Lets assume we have a very simple transformation in 1 Dimension from $(x, p_x)\rightarrow (y,p_y)$ given as $$\begin{aligned} y &= cx \\ p_y &= c^{-1} p_x \end{aligned}$$
Is this a strictly canonical transformation, an extended canonical transformation or a scaling transformation?
Let the Hamiltonian in $x,p_x$ be $$ H(x, p_x) = \frac{p_x^2}{2m} + V(x) $$
A quick test with Poisson brackets $$\{f,H \}_{(x,p_x)}\equiv \frac{\partial f}{\partial x}\frac{\partial H}{\partial p_x} - \frac{\partial f}{\partial p_x}\frac{\partial H}{\partial x} $$
yields $$\begin{aligned} \dot y &= \{y,H \}_{(x,p_x)} = \frac{c}{m}p_x = c \dot x \\ \dot p_y &= \{p_y,H \}_{(x,p_x)} = -c^{-1}V'(x) = c^{-1}\dot p_x \\ \end{aligned}$$
which looks like it satisfies the strict canonical transformation conditions.

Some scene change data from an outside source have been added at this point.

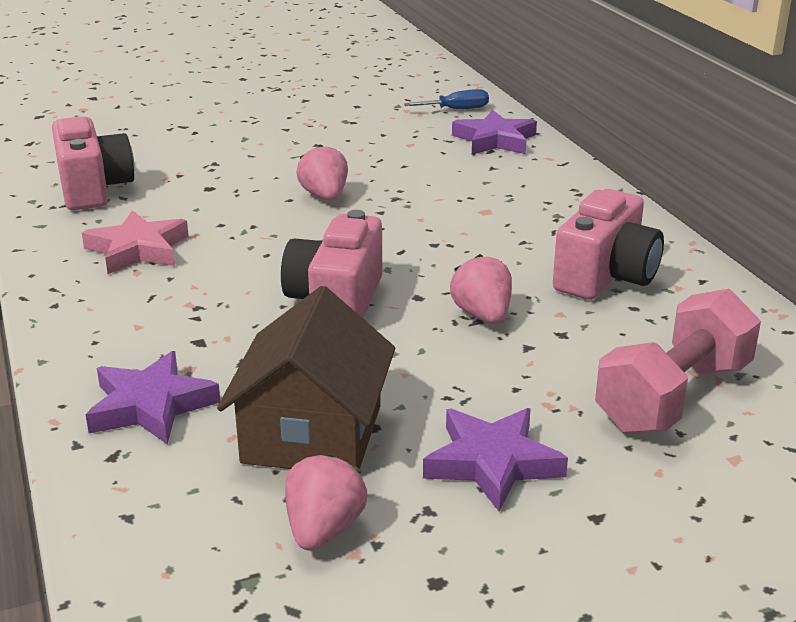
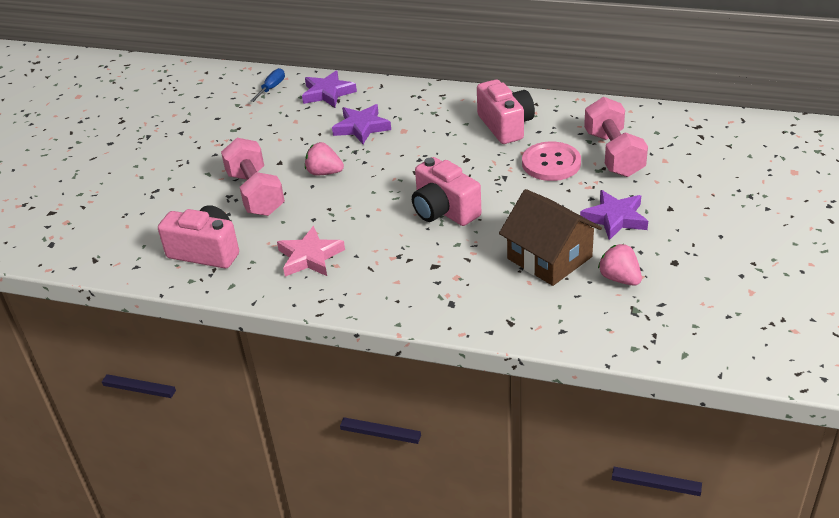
camera: 50 degrees left, 10 degrees up
(151, 406) = (479, 298): purple star -> purple star (361, 127)
(235, 175) = (256, 193): none -> pink dumbbell
(482, 315) = (502, 173): pink strawberry -> none
(565, 347) = (551, 163): none -> pink button

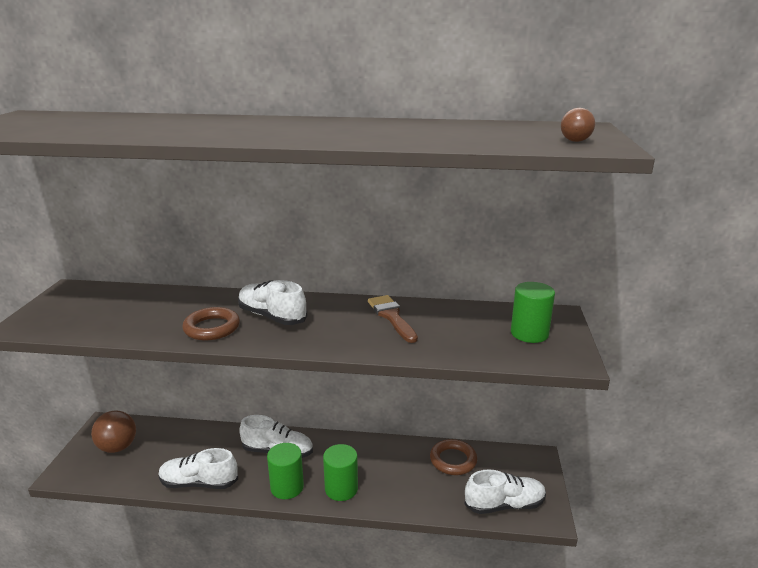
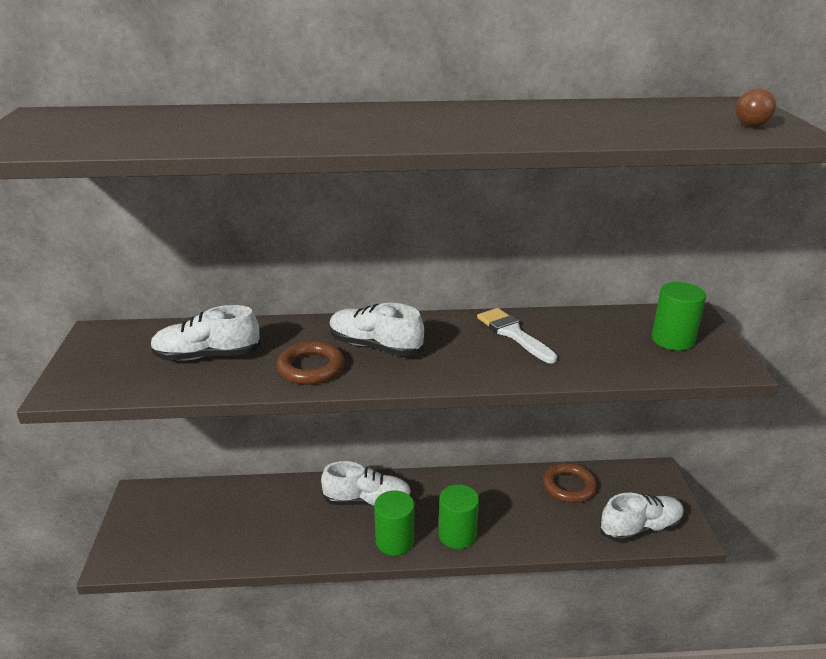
camera: 10 degrees left, 5 degrees up
(118, 447) = (169, 520): brown ball -> none
(199, 483) = (289, 550): white shoe -> white shoe (207, 356)
(391, 316) = (513, 334): brown brush -> white brush

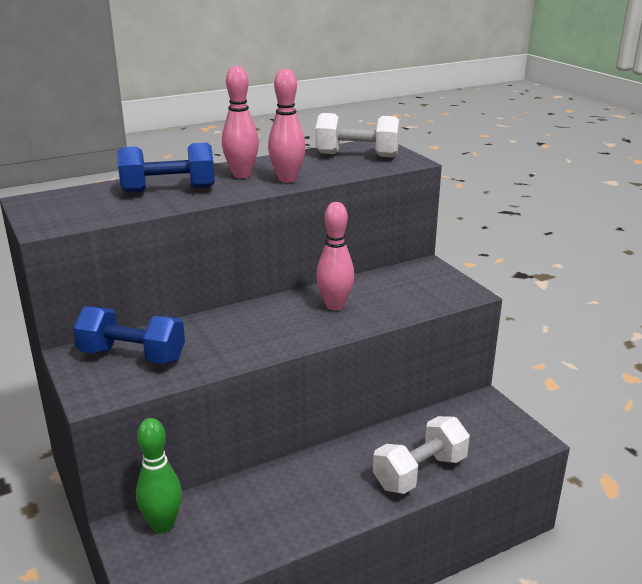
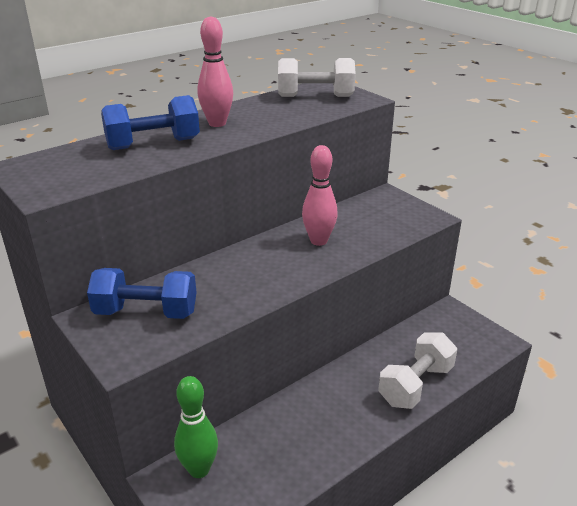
camera: 10 degrees left, 5 degrees up
(287, 179) = (262, 125): pink bowling pin -> none

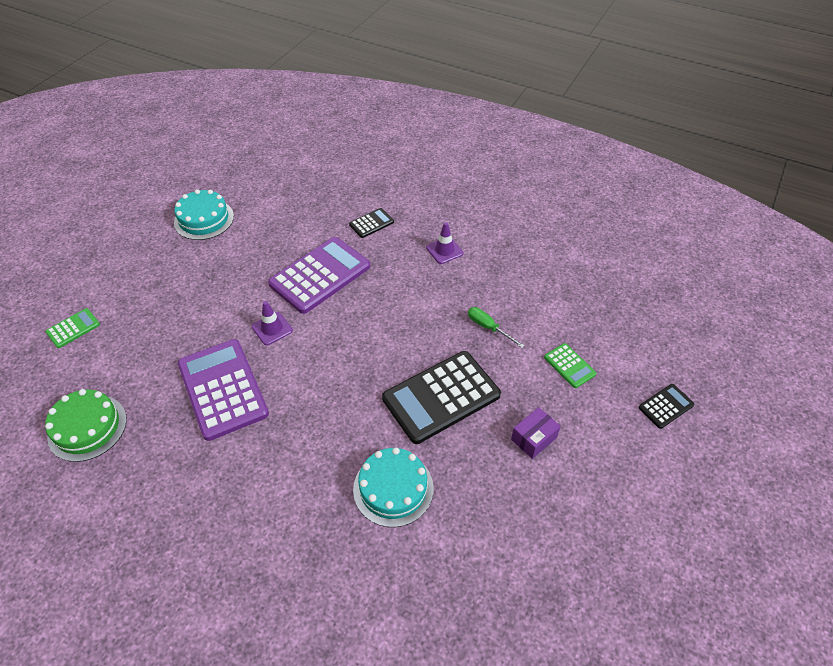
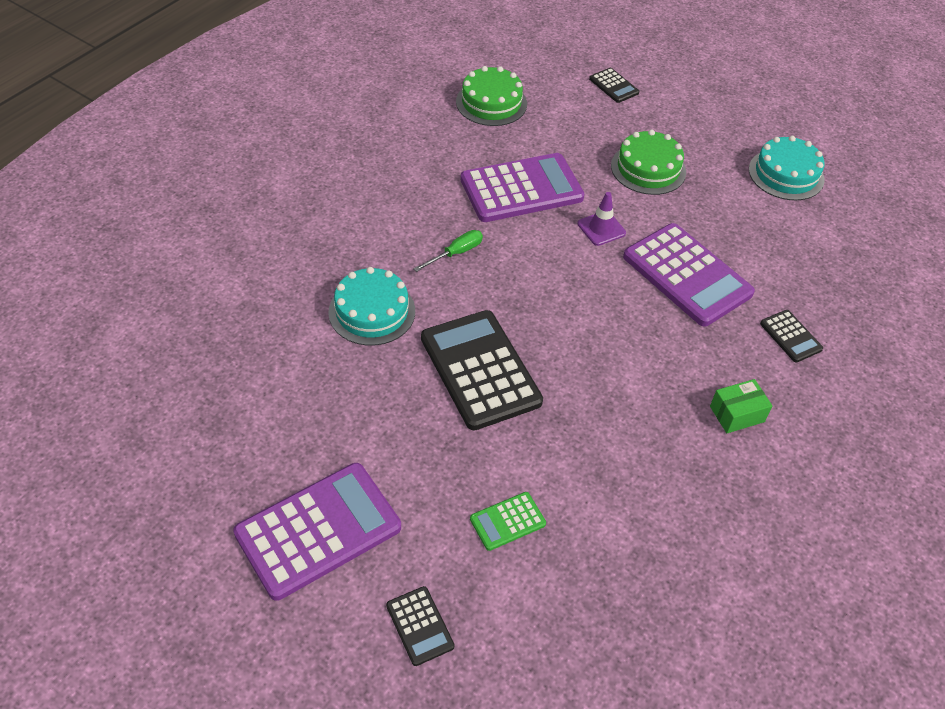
camera: 95 degrees right, 0 degrees up
(73, 328) = (614, 86): green calculator -> black calculator
(195, 300) = (648, 169): none -> green cake
(444, 250) = (737, 414): purple traffic cone -> green box
(488, 327) = (585, 439): green screwdriver -> green screwdriver (456, 253)
(533, 438) = (403, 452): purple box -> none
(622, 485) = (318, 530): none -> purple calculator

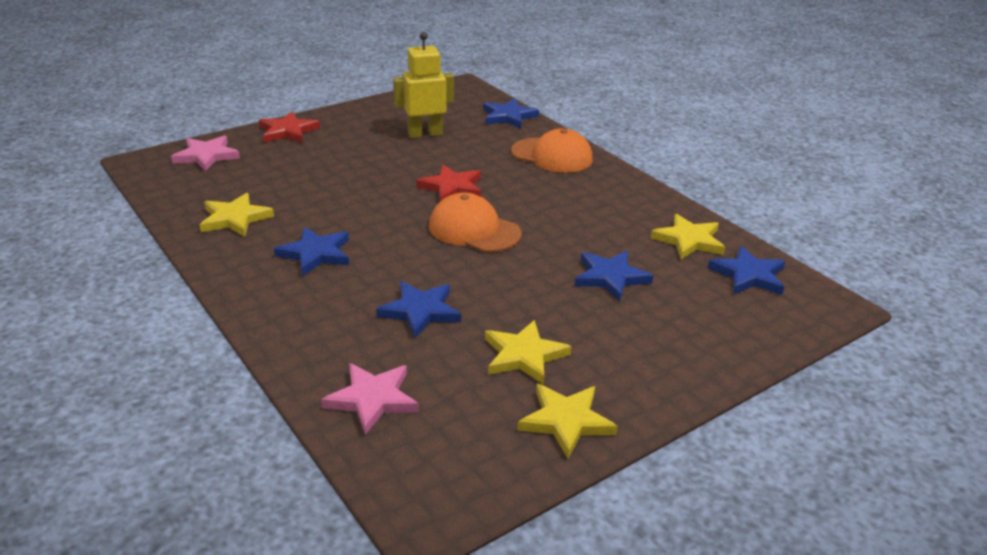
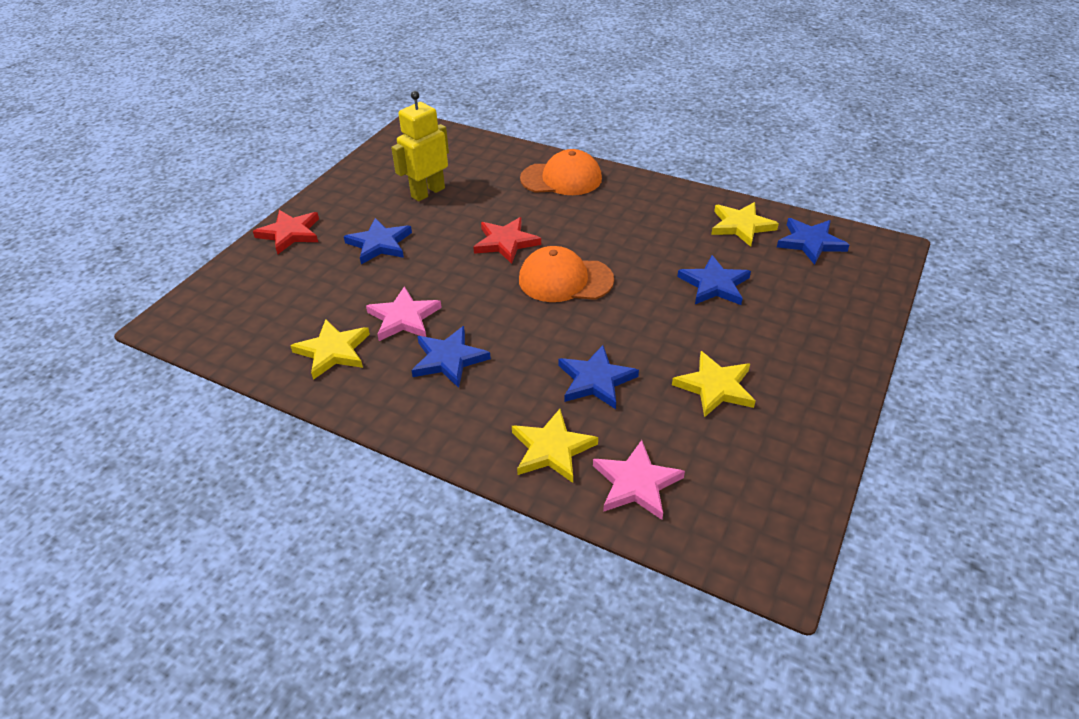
camera: 25 degrees left, 10 degrees up
(206, 156) = (232, 291): pink star -> pink star (403, 318)
(508, 116) = (486, 149): blue star -> blue star (379, 244)
(566, 421) = (798, 433): yellow star -> yellow star (552, 449)

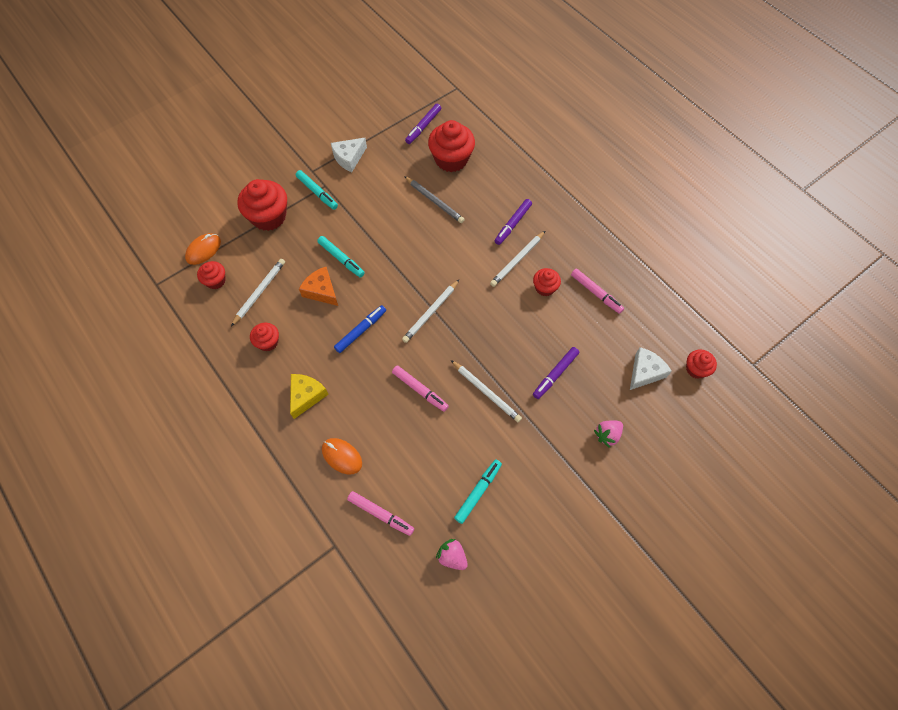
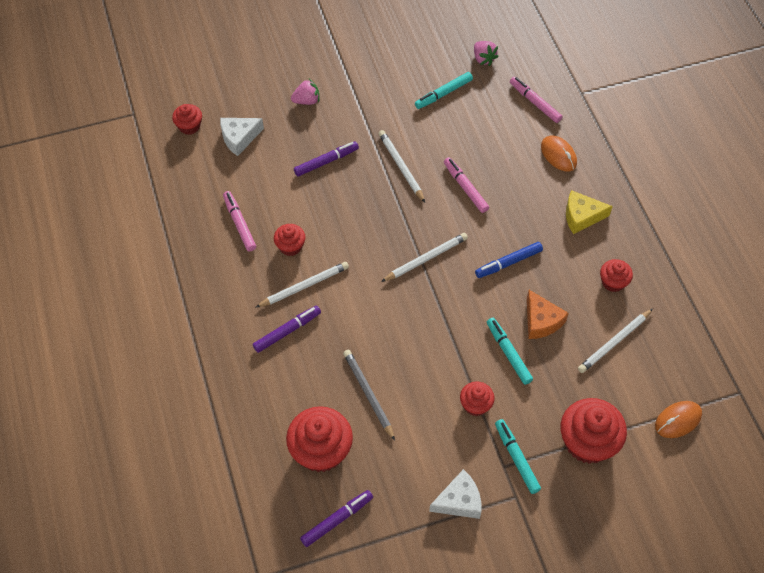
camera: 160 degrees left, 5 degrees down
(215, 281) = (665, 373): red cupcake -> red cupcake (475, 405)
(306, 396) = (581, 216): yellow cheese -> yellow cheese turned 45 degrees clockwise

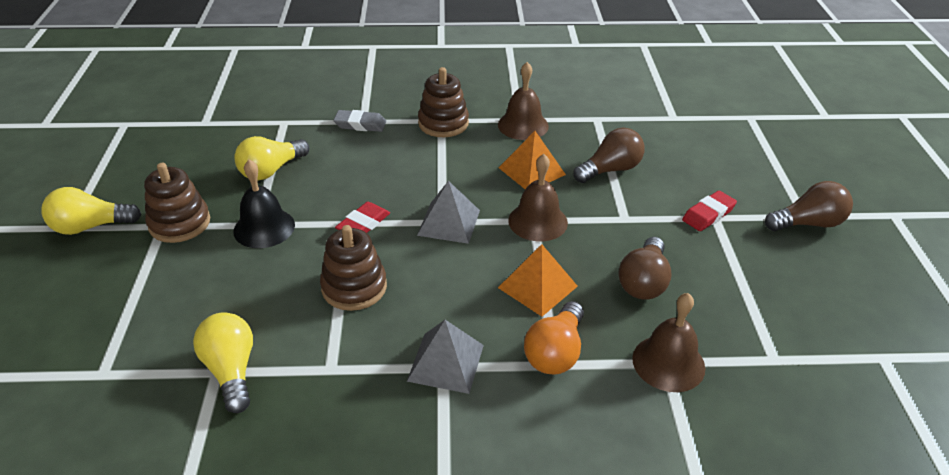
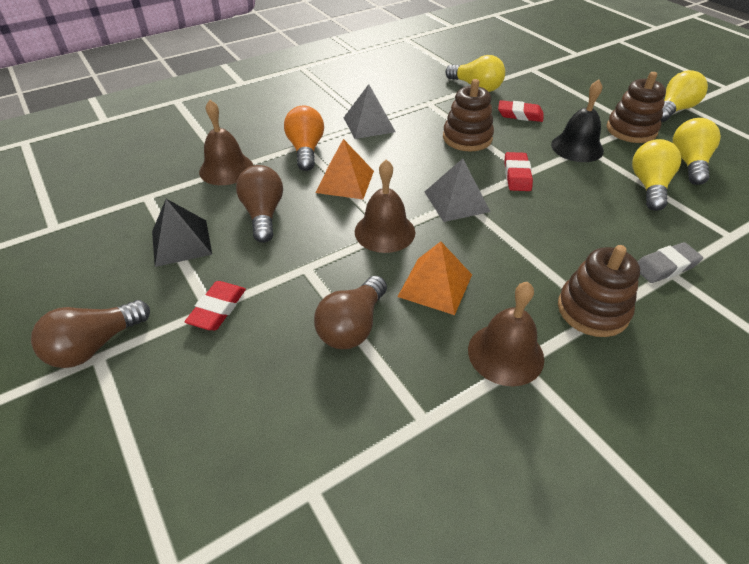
camera: 150 degrees right, 5 degrees up
(200, 174) = (689, 163): none -> yellow light bulb
(252, 294) = (520, 115): none -> red eraser
(734, 283) = (181, 242): none -> black pyramid

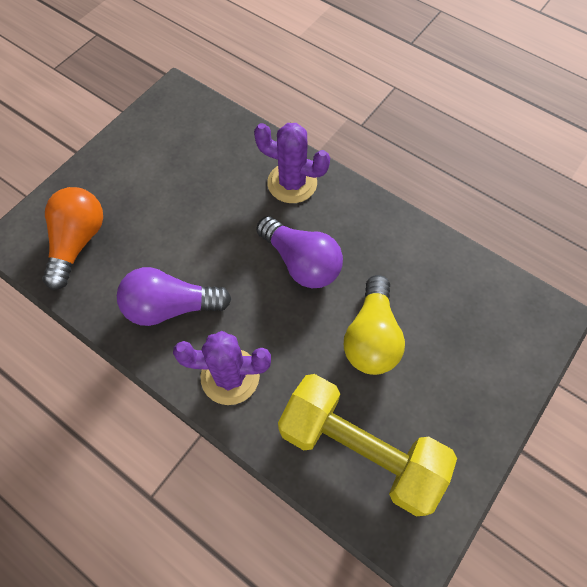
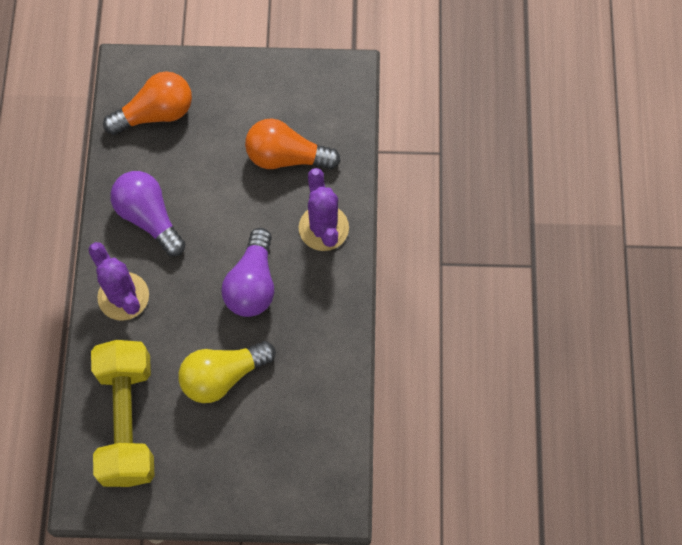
camera: 55 degrees right, 5 degrees up
(207, 172) = (286, 157): none -> orange light bulb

Is this a special case of a scaling transformation that is at the same time a canonical transformation? And if it is a canonical transformation, what is a generating function for this transformation? I fail at matching it with the four common types and have a hard time applying the formalism for canonical transformations to it.